DATA EXCERPTS Block Start
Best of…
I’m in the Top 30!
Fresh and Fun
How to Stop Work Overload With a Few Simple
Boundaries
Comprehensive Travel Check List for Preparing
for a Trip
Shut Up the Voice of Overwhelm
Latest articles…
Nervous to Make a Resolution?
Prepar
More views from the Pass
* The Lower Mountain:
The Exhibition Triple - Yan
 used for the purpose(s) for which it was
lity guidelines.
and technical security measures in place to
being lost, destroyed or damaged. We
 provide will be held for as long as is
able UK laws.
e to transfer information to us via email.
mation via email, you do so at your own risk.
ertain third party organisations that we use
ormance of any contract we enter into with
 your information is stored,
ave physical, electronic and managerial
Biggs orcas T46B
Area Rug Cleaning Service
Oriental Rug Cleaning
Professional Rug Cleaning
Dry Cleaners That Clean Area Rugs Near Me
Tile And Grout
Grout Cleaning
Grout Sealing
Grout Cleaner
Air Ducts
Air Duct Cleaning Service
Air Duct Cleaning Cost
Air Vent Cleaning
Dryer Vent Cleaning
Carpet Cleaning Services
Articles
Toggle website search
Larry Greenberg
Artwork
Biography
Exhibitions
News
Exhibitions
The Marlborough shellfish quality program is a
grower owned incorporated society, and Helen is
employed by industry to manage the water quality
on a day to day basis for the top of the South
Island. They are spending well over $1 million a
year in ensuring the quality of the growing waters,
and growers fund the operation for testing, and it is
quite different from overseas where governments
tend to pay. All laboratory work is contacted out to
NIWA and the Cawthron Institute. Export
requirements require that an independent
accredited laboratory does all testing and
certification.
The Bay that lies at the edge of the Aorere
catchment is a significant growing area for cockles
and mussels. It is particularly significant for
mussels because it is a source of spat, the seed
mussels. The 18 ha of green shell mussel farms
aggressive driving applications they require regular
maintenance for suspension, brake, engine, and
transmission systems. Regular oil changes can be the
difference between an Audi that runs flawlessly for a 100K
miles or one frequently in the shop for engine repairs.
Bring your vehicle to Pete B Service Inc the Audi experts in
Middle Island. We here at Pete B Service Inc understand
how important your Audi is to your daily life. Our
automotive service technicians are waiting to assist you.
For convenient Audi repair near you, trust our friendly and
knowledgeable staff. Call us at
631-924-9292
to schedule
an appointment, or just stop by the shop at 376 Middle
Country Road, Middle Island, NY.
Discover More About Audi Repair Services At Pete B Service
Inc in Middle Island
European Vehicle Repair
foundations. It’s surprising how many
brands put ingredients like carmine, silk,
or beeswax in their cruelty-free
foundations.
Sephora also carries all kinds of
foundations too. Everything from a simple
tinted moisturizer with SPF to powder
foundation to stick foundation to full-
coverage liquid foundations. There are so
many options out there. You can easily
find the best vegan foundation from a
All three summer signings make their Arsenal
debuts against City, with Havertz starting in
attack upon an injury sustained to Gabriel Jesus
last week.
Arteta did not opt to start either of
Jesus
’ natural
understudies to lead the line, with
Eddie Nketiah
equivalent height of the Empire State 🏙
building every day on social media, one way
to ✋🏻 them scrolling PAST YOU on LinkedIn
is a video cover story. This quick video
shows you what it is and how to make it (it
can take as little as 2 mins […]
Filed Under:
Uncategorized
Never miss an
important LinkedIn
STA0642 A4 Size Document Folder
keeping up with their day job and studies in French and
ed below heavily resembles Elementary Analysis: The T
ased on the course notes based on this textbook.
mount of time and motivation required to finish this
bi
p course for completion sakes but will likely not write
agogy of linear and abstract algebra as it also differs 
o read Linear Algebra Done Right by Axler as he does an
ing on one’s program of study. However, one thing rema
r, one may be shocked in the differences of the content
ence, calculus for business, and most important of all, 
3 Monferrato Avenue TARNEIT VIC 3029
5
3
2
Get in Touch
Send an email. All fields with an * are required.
DATA EXCERPTS Block End
— INSTRUCTION —
Starting at the line above that contains "NIWA and the Cawthron Institute. Export", write out each line exactly until the line that contains "aggressive driving applications" has been written, and stop there.

— SOLUTION TO THE PROBLEM —
NIWA and the Cawthron Institute. Export
requirements require that an independent
accredited laboratory does all testing and
certification.
The Bay that lies at the edge of the Aorere
catchment is a significant growing area for cockles
and mussels. It is particularly significant for
mussels because it is a source of spat, the seed
mussels. The 18 ha of green shell mussel farms
aggressive driving applications they require regular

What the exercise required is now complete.